The Partnership for Public Service issued a report on Sept. 20 that highlighted some of the workforce and operational issues the agency faced during the Dec 22, 2018, to Jan. 25, 2019, shutdown that resulted from a border wall funding fight and occurred during the first filling season under the Trump administration's tax reform law.
“For one of the busiest times of the year for the IRS, we had the lowest amount of service on the phones that I’ve seen in my whole career,” said Nina Olson, former head of the Taxpayer Advocate Service, an independent organization within the IRS that helps people resolve tax problems.
Initially, about 10,000 (12.5%) of the 80,000 IRS employees were permitted to work. Over the course of the 35-day shutdown, more were brought back, but they had limited functions. Only a few days before the shutdown ended could employees answer phones, issue refunds and enter into installment agreements. The Taxpayer Advocate Service could not “advocate on behalf of taxpayers who were experiencing significant hardships,” had less than 100 of its 1,700 employees working and canceled over 16,000 assistance appointments nationwide, according to the report.
“Our job is to help taxpayers,” said Diane Himelstieb, local taxpayer advocate in St. Petersburg, Florida, who was the only one in her office authorized to work. “To read about their problems without being able to do anything to help them was absolutely heartbreaking.”
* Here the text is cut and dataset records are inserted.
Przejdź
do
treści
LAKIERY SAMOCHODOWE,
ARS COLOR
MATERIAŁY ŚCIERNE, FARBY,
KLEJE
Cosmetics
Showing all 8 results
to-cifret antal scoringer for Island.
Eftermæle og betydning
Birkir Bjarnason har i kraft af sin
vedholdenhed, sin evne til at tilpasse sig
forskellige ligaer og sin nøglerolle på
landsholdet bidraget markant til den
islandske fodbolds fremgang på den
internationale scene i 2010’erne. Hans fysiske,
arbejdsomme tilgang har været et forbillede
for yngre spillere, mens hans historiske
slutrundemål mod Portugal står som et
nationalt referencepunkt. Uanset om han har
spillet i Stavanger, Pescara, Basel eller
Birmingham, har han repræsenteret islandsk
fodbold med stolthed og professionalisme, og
Olson said there was a five-week delay in the hiring and training of customer service employees, which left the IRS more than 2,000 workers short of what it needed to answer taxpayers’ calls during the filing season from Jan. 28-April 15. The level of service (how the IRS measures customers’ phone experience) decreased from 78% in 2018 to 57% in 2019, as a result. This was a “trend that persisted throughout the entire tax filing season and affected millions of taxpayers,” according to the Partnership.
In addition to calls, the IRS wasn’t able to address 80,000 taxpayer responses to Earned Income Tax Credit audits, a refundable tax credit for low and moderate-income working people. “When households are audited, the IRS blocks the tax credit or refund, so a delay in processing responses to audits took money out of the pockets of low and middle-income taxpayers,” said the report.
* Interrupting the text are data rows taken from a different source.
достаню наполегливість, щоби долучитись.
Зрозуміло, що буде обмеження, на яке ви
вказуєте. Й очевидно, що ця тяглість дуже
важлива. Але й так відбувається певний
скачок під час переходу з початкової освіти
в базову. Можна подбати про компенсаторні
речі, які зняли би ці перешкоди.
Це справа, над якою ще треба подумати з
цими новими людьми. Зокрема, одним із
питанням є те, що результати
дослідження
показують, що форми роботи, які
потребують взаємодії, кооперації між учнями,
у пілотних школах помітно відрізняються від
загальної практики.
The IRS also wasn’t able to lift liens or levies for taxpayers, so the IRS had to freeze some taxpayers’ accounts unfairly. The IRS worked to help the taxpayers who were harmed, but Olson said the larger problem was, “having to reverse what could have been avoided if there hadn’t been a shutdown.”
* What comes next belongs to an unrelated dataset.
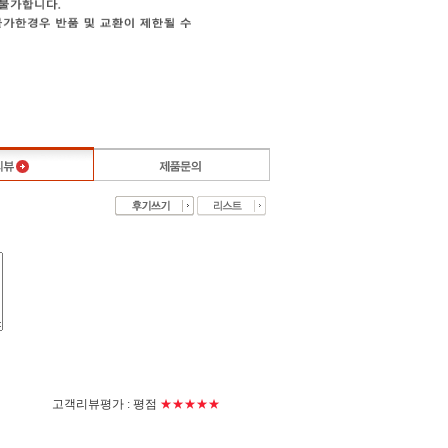
고객리뷰평가 :
평점
★★★★★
When IRS workers came back to work they were “dealing with the repercussions of 5 million unanswered taxpayer letters, 87,000 amended tax returns waiting for review and thousands of stalled audits.” Employee morale suffered as a result of the stress during and after the shutdown.
“The experience of the shutdown can put employee morale in dangerous territory, which continues to be a concern for IRS leadership,” said the Partnership. “The IRS Best Places to Work in the Federal Government engagement score declined in 2018, a finding based on a federal survey taken before the shutdown occurred.”
The Partnership cited a study by researchers at Weber State University that looked at a Utah community with a high concentration of IRS workers. Of the roughly 5,000 furloughed workers surveyed, more than 35% missed a rent or mortgage payment, 30% went to a food pantry, 72% experienced mental health issues, 42% wanted to make a career change and 65% were very or somewhat concerned about their finances post-shutdown.
On April 11, IRS Commissioner Chuck Rettig said the IRS had a “smooth filing season” despite the “biggest tax law change since 1986.” He praised the IRS employees for their hard work and dedication.
However, the effects of the longest-ever shutdown "on IRS employees, the agency’s operations and taxpayers were wide-ranging and did not end when Congress resumed operations,” according to the Partnership. “In March 2019, Olson told a House Ways and Means Oversight Subcommittee that it would take 12 to 18 months for the IRS to catch up from the lost work, with effects spilling into the next filing season.”